We also can’t forget that the makers of high-calorie foods promote the idea of burning off indulgences, because that shifts the blame to you, the consumer, without denting their sales at all. I’ve written before about how the snack food manufacturers who repeat platitudes about “balance” are the same ones who give each other tips on how to increase impulse purchases of candy.

This is the context for those horrible charts that tell you how to burn off a given morsel of food. One Reese’s cup requires 15 minutes of swimming, we’re told. Even if that’s true, is it helpful advice? Heck no—these charts exist as a tool that we pass around to scare and guilt each other. Nobody pulls up these charts to plan their workouts for the week; we just use them to masochistically destroy our ability to enjoy a treat.

What really happens in your body?

So, here’s the thing. Yes, a candy bar has calories. But you know what else has calories? Broccoli. Chicken breasts. Rice. Pasta. Burgers. Coffee. Everything. The average American needs about 2,500 calories a day. If you eat five Reese’s cups at 105 calories each, that’s just 525 calories. The other 2,000 or so can come from other sources, and you’ll still break even.

Similarly: it’s not just swimming or running or cycling that burn calories. Your body is constantly using energy just to exist. According to this calculator, a 150-pound person expends 119 calories in 15 minutes of swimming, but you also burn 102 calories in an hour of just sitting around talking.

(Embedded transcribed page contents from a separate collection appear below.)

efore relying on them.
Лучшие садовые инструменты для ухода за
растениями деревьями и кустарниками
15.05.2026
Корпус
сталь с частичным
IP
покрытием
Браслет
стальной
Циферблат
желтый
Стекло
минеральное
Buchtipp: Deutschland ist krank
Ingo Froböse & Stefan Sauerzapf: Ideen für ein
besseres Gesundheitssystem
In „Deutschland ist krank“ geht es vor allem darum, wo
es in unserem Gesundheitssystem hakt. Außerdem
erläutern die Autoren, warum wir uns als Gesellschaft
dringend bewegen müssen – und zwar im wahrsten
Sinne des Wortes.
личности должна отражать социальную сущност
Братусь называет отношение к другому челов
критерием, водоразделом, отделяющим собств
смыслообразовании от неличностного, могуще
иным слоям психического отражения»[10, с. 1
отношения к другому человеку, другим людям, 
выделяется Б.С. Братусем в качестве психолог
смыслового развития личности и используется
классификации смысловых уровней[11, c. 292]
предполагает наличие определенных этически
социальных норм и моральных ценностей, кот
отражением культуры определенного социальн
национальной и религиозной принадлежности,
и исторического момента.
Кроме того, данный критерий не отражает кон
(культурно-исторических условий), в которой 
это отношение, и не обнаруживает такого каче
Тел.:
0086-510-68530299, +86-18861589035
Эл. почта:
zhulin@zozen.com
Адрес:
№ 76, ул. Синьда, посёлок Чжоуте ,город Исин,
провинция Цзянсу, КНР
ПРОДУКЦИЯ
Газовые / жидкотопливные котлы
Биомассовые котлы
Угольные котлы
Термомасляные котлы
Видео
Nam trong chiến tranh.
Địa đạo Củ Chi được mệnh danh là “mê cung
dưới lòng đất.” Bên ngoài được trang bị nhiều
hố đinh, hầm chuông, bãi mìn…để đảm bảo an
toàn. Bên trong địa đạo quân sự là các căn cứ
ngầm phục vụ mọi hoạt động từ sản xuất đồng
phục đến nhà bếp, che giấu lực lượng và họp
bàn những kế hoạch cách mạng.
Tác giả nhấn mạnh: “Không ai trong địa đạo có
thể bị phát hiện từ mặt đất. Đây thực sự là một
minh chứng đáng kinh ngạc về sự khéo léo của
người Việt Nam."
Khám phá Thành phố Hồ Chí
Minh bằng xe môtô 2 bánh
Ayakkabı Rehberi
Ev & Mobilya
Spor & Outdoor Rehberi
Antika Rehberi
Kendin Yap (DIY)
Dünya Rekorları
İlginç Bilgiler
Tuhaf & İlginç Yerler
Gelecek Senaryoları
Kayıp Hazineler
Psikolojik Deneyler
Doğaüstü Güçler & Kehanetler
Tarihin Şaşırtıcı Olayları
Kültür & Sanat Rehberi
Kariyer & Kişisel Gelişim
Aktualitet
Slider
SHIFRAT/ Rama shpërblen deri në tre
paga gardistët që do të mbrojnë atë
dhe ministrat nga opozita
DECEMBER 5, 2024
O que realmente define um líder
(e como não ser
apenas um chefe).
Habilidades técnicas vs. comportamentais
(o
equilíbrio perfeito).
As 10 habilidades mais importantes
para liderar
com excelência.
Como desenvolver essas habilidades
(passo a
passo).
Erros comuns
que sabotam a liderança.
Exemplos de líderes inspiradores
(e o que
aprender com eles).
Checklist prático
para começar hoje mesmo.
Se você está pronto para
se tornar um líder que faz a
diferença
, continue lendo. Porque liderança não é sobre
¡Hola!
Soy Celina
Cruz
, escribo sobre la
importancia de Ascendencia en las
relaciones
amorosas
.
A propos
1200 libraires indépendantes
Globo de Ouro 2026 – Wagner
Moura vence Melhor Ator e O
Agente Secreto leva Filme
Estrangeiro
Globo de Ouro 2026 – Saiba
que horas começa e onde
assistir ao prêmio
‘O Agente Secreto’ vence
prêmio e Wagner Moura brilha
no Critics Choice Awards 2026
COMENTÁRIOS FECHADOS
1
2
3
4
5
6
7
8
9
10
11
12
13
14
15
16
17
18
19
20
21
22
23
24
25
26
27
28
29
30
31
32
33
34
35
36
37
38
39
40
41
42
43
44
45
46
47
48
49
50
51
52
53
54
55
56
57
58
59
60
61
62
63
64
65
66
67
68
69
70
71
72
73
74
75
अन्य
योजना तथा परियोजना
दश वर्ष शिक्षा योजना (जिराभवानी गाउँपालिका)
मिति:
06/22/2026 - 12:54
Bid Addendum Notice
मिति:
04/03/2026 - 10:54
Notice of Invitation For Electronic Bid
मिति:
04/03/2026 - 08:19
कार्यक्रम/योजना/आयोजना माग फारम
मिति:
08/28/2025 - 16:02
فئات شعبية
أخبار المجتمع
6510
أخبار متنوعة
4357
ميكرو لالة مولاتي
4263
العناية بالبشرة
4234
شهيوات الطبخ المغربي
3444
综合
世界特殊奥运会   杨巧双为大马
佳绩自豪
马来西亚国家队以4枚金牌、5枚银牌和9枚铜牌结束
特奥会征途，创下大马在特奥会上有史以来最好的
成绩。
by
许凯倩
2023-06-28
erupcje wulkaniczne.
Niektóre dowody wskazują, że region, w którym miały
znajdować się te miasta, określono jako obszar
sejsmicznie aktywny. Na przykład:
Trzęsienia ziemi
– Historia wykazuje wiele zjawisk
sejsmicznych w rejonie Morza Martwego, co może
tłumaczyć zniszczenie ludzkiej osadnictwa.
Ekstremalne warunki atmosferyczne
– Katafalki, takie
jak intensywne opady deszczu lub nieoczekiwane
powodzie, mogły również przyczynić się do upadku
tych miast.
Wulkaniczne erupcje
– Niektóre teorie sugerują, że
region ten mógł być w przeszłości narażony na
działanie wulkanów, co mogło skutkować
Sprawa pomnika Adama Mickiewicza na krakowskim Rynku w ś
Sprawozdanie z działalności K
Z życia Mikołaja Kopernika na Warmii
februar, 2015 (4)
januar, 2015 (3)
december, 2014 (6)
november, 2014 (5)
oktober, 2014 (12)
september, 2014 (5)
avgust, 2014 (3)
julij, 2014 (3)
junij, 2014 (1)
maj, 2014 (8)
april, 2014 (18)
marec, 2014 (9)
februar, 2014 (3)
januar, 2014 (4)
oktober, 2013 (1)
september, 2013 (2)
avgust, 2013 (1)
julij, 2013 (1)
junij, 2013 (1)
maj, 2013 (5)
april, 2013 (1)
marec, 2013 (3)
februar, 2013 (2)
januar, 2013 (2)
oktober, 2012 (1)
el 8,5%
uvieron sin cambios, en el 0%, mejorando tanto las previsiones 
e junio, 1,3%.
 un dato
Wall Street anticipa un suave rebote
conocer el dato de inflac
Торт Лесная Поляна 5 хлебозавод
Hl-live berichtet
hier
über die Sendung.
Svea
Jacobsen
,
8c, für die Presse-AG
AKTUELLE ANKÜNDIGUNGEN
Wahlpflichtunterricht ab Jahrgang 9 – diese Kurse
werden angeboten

These two facts combine for a shocking conclusion: it’s 100% possible to have a high-calorie indulgence, then just eat normally and go about your normal business for the rest of the day, and be totally fine. No extra exercise needed. In many cases, you’ll either break even when it comes to calories, or come close.

The worst case scenario

Okay, but what if you had a lot of candy (or beer, or pie, or whatever), and you know for sure that you ate far more than you burned? What if you know that you ate 3,000 calories and only burned 2,000?

Don’t underestimate your body’s ability to adapt: chances are, if you ate a ton last night, you may be a bit less hungry today. This may sound weird if you’re used to tracking every last bite, but people who don’t deliberately diet can still maintain their weight over time. Our bodies kind of figure things out.

And because it’s only one day, things tend to even out. Let’s say you ate that extra 1,000 calories, and your body didn’t adjust anything else; you continued with your life, eating 2,000 and burning 2,000 every day. Your average calorie intake for the month will work out to just 2,033 calories per day, only a smidge above your usual.

Don’t panic

So if you ate more than you intended on some particular day, don’t panic. You don’t need to feel guilty about it and you don’t need to immediately burn it off.

Instead: just do your normal healthy shit. Eat to nourish yourself. Exercise because our bodies work better when we move them around on a regular basis. Our minds work better when we exercise, too. Have a little self compassion because your mental health will be better if you aren’t constantly thinking of your body as your enemy.

If these indulgences are enough of a problem that you think you really are gaining weight because of them, make a plan. Not “I’m going to spend an hour on the elliptical tomorrow because I hate myself,” but rather setting up a consistent, sustainable, non-miserable plan to eat healthy and get a reasonable amount of exercise each week. That way, you’ll be taking good care of yourself whether you end up eating a few candy bars or not.